One of my friends tried this. He has installed five or six distributions in a single hard drive.

The first primary partition is for GRUB, and he is able to boot to all the distributions. The second partition is swap. The third partition is an extended partition and each of the distributions are installed into their own logical partitions.

All of the distributions are able to boot and can hibernate. I think you just need to make sure and select the correct distribution after resuming from hibernation.

So, on the basis of his experiment I should say YES this is possible, but I think it can break things. What if distribution 2 wakes up and distribution 1's resume file is using up the swap partition; what's the next thing that's going to happen?
So I, too, agree with all the above posts. Why don't you try to split the swap partitions, rather than taking this huge risk?

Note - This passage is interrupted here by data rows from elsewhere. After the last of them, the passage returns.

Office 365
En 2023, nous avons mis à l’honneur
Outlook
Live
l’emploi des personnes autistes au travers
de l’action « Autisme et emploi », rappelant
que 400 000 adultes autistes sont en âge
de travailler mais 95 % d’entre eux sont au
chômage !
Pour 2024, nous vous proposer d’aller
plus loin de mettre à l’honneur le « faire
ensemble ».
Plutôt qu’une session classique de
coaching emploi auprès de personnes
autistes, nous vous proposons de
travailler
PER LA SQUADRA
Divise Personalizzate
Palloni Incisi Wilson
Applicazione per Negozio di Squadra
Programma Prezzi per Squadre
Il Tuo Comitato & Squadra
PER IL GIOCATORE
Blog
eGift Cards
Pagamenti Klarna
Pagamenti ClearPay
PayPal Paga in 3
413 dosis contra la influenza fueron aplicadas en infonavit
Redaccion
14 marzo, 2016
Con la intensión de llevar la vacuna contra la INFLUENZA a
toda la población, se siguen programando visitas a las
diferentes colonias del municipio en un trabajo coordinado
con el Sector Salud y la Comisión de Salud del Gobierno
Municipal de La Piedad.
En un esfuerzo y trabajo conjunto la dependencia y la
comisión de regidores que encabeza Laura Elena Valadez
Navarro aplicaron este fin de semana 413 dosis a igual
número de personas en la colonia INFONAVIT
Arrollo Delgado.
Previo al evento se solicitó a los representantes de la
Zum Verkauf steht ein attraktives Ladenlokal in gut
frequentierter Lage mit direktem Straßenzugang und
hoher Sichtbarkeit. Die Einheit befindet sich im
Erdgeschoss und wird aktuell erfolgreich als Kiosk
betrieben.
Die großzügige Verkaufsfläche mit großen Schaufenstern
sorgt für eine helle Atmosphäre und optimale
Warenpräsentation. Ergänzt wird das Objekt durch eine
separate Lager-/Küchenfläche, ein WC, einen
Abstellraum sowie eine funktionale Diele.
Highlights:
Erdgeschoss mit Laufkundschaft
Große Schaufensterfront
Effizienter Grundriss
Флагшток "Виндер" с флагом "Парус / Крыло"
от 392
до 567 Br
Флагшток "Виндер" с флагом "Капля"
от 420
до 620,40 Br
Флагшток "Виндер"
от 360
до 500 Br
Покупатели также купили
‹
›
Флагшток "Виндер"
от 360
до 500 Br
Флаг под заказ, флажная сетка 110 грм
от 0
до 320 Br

  • check the question again: "is it a good idea?" VS "is it possible"
    – tshepang
    Commented Jan 11, 2011 at 14:39
  • this also means you are essentially repeating what @shellholic said
    – tshepang
    Commented Jan 11, 2011 at 14:43
  • @Tshepang: I was actually thinking from the point of its possibility. Its my mistake. Will edit the answer appropriately. Commented Jan 11, 2011 at 14:50
  • Before you respond, check the other answers, to ensure you don't repeat what they said.
    – tshepang
    Commented Jan 11, 2011 at 14:54
  • I never actually Suspend. I really wanted to know if there were other issues I wasn't thinking of.